> Requests:
- A) List every distinct dollar amount that appears in the post on writing and editing fees.
- B) Retype the post on writing and editing fees verbatim from "Most editors base" to "baseball or softball.".

** START Text shown **

Every so often I post about unreasonable expectations held by potential clients who want to hire professional writers and editors for paltry wages. Their requirements differ, some more interested in quantity than quality; however, none offer what could even remotely be considered a professional wage commensurate with the professional service they demand.
You'll notice a theme here: the word professional.
Here's one I just found: "I would love a romance book 50,000 words, $48 budget, Deadline 5 Days. Only apply if you can complete this within the time and budget and kindly don't waste my time if you have a problem with the budget and deadline."
The buyer then provides a plot summary that I'm not going to comment on and ends with this: "If you can complete this properly I have 200 more stories to write and have to submit them by this year and I am not a story writer so I need someone's help to complete this. The budget will be double if your writing will be accepted by my boss."
As I've done before, let's break down the project to get a good understanding of what this will entail:
Now, assuming the writer does an incredible job and gets the contract to produce 200 more books at one per week, that's nearly four years of steady work at $38.40 per 40-hour week producing 1,250 words per hour eight hours every weekday. That works out to a 4-year salary of $7,680.
I enjoy long-term clients and projects as much as anyone, but this is insane and entirely unreasonable.
I bring this issue up, because it's not just outrageous bid requests like that which have me shaking my head in disgust. Many authors, especially new authors, fail to understand that professional services deserve and command professional fees. On Facebook, one author complained that she paid her editor $1,000 to edit her novel and the published book received criticism regarding errors.
There's a whole host of misunderstanding going into that, not the least of which are a mismatch between her expectations and the service received and the cost of editing. Sure, $1,000 is a tidy chunk of money, especially when you're thinking of plonking it down on a hope and prayer. However, your conviction that your story will be the next breakout despite a limited budget, bestselling novel doesn't justify stiffing a professional editor of fair compensation.
Most editors base their fees on two basic factors: the length (word count) of the manuscript and the depth of editing required. Longer length and deeper editing both require more of the editor's time. That's one reason why editors appreciate authors who do their very best to make their manuscripts as good as they can before submitting them for editing.
If you really want to get a good feel for what you should be paying when you hire a ghostwriter or editor, check out the rate guideline published by the Editorial Freelancers Association. Then start saving up, because professional service doesn't come cheaply, nor should you expect it to.
This has nothing to do with baseball or softball.
Major media companies don't assign articles and such to freelance writers: they expect writers to suggest topics for articles. These suggestions are called pitches.
I generally avoid them, because I don't usually know the publication or the business niche or the industry/field of interest well enough to suggest something original. That's one of the downsides of being a generalist rather than a specialist in content writing.

** END Text shown **
** START Provided data **

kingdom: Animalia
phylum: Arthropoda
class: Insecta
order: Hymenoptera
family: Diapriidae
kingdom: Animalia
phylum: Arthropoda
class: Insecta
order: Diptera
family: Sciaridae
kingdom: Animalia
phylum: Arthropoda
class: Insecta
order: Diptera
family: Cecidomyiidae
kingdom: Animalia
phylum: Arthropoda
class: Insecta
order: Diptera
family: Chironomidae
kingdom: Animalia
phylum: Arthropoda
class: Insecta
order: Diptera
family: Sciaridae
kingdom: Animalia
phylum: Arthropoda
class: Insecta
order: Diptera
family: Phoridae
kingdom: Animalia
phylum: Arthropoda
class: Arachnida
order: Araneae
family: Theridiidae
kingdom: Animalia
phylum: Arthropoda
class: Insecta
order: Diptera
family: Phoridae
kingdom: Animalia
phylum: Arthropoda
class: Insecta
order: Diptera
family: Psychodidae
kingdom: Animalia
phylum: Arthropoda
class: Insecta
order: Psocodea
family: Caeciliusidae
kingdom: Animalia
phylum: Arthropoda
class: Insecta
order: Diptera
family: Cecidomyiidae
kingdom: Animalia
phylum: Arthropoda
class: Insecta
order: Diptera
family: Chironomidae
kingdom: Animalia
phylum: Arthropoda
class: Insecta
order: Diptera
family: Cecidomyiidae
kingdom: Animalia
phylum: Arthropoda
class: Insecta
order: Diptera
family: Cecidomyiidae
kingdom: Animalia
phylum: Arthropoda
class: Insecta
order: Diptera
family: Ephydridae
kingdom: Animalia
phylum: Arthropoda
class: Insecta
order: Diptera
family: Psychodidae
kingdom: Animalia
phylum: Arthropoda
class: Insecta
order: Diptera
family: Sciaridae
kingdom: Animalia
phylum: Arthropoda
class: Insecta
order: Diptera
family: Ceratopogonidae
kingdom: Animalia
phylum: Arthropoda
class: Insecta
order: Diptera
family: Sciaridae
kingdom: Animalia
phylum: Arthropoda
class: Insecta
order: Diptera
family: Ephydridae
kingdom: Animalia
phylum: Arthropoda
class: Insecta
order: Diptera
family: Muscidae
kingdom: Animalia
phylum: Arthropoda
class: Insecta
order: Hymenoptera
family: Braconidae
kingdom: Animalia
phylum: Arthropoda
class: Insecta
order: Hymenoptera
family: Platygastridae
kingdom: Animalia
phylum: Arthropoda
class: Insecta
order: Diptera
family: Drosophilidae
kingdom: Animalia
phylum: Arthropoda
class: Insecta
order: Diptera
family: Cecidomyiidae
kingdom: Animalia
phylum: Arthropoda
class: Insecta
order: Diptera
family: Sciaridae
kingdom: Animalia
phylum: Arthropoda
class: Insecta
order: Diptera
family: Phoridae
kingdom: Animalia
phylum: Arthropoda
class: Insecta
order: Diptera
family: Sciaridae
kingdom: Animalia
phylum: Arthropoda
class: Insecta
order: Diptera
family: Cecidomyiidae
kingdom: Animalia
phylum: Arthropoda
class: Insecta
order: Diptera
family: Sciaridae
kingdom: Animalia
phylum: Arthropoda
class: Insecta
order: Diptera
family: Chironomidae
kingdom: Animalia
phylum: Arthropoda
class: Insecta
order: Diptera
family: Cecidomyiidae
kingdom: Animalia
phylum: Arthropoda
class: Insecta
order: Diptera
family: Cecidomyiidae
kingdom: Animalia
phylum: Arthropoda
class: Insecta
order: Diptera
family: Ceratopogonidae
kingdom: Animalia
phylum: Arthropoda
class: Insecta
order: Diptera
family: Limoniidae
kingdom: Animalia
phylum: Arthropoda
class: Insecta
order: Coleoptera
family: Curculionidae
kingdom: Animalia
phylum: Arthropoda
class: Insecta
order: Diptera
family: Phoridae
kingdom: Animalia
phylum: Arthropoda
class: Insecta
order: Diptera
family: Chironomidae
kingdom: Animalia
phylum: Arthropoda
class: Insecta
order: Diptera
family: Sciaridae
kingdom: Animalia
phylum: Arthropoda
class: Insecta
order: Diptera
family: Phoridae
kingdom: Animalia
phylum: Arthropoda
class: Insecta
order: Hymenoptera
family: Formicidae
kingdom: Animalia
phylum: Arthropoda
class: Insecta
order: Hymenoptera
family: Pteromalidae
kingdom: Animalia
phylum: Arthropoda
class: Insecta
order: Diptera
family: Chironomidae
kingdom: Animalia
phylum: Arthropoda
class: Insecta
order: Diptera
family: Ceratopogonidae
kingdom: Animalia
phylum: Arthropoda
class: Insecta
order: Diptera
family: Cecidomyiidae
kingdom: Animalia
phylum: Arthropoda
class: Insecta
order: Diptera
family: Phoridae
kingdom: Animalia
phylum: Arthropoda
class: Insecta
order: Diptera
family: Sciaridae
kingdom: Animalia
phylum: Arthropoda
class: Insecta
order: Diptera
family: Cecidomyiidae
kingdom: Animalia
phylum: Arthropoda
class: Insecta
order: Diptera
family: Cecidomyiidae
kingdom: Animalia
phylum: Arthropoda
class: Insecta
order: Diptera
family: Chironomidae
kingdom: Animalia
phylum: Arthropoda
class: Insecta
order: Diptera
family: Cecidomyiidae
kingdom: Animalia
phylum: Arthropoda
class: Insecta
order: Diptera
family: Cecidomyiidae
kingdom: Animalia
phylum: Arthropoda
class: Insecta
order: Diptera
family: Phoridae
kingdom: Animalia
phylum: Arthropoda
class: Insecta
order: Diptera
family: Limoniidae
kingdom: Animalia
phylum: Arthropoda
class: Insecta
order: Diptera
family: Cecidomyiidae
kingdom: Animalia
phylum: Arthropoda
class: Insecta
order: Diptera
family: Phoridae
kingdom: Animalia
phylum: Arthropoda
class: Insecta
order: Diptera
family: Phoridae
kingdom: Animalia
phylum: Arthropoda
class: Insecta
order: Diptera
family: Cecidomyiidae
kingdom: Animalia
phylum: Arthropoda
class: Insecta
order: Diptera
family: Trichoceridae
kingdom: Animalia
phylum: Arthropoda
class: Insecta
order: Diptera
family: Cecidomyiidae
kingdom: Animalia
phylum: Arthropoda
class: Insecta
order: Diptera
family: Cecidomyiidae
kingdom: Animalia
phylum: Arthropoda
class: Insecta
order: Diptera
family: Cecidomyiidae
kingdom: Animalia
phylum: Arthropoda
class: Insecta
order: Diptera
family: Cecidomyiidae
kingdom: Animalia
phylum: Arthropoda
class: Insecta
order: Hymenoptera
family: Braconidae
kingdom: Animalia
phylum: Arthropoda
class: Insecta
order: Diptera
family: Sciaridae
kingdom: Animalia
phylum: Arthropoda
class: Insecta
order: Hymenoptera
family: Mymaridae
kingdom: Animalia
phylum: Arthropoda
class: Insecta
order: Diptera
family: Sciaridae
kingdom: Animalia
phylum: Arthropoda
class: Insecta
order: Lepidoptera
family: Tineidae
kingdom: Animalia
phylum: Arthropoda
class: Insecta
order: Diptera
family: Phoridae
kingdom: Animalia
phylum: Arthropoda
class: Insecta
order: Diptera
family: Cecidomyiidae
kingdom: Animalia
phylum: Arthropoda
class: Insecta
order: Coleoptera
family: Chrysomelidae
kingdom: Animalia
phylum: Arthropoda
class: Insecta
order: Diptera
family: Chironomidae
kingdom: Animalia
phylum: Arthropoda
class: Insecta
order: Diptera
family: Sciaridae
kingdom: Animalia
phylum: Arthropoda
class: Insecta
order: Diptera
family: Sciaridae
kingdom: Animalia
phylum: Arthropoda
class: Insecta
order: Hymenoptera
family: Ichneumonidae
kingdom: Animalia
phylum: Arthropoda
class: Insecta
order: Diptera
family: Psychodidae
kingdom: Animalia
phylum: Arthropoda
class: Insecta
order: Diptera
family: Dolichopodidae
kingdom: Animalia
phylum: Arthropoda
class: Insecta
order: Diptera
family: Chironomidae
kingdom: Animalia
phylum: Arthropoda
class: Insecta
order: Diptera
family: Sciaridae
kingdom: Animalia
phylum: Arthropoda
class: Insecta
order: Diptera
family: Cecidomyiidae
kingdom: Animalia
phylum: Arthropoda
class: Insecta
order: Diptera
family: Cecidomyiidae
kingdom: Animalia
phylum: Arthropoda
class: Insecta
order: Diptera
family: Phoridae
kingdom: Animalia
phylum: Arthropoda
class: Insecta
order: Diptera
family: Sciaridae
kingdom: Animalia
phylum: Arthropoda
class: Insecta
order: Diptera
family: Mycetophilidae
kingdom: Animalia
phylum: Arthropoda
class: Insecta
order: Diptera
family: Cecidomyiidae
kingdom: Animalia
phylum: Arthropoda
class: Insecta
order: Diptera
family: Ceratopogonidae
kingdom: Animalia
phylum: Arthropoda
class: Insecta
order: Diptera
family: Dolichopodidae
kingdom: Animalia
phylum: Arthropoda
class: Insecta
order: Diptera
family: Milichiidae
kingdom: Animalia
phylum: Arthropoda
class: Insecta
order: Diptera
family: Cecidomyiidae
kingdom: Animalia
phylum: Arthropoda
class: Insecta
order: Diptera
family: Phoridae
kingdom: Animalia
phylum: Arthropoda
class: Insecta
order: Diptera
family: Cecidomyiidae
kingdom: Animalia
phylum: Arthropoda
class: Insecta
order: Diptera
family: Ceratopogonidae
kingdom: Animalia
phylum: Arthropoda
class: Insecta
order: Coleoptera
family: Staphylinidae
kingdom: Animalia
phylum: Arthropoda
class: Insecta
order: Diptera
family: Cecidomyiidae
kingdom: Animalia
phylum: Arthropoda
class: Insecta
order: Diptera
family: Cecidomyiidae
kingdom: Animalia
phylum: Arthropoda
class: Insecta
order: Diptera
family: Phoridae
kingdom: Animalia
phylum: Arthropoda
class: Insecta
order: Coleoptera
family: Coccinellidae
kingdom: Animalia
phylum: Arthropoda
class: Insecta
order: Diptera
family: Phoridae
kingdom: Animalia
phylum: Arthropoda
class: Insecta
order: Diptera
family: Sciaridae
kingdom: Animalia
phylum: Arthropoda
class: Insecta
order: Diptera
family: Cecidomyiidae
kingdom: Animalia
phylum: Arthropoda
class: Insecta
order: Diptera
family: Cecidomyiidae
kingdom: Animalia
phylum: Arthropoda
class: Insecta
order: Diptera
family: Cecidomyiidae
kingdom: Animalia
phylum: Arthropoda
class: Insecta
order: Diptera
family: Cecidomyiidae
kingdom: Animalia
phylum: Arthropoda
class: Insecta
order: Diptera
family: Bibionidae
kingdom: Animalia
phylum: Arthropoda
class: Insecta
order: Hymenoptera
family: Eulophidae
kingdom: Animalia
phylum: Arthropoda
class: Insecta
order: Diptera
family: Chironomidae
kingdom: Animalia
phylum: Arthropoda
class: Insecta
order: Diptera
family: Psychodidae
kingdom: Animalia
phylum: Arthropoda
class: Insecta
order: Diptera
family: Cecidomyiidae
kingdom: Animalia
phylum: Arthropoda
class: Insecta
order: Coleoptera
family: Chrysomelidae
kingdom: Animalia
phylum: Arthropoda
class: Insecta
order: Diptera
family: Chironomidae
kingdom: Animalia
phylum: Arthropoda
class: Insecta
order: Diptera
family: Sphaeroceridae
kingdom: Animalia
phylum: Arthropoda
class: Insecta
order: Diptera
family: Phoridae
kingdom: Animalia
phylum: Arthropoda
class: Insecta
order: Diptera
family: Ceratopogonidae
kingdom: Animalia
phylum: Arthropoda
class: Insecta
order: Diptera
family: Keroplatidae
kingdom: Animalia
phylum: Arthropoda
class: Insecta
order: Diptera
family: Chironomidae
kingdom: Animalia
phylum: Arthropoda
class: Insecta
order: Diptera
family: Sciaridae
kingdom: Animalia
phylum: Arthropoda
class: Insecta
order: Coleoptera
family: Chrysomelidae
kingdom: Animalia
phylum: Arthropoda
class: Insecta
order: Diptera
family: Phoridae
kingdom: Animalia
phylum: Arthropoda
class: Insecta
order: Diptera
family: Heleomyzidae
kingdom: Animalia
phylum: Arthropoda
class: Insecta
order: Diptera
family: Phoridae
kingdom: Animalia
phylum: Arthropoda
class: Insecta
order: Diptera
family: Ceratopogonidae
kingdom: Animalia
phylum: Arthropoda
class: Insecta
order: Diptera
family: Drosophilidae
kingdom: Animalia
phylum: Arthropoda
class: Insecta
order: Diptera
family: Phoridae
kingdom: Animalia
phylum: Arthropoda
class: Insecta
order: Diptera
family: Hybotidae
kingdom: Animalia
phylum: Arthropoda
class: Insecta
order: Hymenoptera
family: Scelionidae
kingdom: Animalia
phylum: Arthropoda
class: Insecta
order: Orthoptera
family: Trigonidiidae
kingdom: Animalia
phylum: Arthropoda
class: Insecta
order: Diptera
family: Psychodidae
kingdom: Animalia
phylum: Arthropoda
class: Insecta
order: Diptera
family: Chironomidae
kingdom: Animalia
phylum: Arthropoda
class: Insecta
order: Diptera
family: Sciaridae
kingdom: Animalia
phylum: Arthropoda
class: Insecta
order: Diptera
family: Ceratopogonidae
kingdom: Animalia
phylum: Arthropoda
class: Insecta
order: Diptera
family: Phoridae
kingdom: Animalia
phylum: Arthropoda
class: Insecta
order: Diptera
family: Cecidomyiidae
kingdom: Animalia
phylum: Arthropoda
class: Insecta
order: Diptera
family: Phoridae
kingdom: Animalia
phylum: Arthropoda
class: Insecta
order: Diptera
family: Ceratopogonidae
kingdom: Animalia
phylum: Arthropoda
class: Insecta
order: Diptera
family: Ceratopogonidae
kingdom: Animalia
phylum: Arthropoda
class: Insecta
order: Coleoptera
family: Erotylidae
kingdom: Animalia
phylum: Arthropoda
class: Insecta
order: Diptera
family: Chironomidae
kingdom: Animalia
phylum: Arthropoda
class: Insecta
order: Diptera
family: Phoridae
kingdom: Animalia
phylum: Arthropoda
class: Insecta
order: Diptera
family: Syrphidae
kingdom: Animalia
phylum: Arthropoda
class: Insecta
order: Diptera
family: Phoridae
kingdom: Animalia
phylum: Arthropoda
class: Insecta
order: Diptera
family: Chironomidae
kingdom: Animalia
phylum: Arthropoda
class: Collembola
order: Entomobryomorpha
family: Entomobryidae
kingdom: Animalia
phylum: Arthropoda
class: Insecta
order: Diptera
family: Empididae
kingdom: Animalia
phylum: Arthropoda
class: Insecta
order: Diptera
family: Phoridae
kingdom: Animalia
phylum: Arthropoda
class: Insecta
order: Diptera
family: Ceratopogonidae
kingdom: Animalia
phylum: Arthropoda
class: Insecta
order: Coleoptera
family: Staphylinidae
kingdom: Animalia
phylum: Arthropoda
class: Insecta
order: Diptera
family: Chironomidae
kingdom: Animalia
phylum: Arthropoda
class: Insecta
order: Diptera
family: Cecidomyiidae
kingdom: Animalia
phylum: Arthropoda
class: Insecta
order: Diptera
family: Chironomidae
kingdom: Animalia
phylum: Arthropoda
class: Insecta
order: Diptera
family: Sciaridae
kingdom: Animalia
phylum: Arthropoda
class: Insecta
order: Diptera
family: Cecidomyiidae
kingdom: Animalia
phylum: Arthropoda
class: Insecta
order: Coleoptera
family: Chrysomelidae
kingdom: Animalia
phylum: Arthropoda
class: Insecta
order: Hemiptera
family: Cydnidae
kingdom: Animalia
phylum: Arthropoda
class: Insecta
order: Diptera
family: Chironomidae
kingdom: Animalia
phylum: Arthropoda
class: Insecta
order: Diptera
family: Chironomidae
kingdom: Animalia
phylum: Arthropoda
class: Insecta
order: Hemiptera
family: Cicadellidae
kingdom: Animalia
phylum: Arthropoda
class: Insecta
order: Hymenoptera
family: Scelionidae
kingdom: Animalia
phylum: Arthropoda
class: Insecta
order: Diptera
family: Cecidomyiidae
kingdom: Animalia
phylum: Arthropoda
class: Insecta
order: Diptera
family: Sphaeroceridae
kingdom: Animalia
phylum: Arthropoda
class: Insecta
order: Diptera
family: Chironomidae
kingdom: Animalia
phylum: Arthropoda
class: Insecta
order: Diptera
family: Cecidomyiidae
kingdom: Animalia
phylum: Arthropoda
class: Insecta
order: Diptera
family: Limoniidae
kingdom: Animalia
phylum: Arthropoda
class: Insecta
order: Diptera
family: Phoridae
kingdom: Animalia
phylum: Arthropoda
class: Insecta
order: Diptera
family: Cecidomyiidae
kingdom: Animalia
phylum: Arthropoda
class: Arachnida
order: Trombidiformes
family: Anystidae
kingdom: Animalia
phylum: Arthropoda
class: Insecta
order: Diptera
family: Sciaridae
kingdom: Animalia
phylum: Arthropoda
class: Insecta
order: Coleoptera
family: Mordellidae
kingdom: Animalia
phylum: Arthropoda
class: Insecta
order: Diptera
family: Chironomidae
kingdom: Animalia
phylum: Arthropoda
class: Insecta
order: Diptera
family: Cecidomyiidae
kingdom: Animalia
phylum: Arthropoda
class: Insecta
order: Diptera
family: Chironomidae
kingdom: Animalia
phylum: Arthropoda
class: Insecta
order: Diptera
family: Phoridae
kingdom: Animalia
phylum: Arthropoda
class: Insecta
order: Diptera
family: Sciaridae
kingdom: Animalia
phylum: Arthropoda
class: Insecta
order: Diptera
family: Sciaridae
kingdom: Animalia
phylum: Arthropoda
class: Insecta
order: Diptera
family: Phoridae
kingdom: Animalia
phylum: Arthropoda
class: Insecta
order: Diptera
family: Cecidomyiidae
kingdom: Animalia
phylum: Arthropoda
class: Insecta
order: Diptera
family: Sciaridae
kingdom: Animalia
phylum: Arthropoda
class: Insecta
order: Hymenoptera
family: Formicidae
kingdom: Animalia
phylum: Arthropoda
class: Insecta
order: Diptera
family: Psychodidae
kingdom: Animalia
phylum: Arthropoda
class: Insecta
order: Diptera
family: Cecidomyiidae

** END Provided data **

> Responses per task:
- A) $48, $38.40, $7,680, $1,000

- B)
Most editors base their fees on two basic factors: the length (word count) of the manuscript and the depth of editing required. Longer length and deeper editing both require more of the editor's time. That's one reason why editors appreciate authors who do their very best to make their manuscripts as good as they can before submitting them for editing.
If you really want to get a good feel for what you should be paying when you hire a ghostwriter or editor, check out the rate guideline published by the Editorial Freelancers Association. Then start saving up, because professional service doesn't come cheaply, nor should you expect it to.
This has nothing to do with baseball or softball.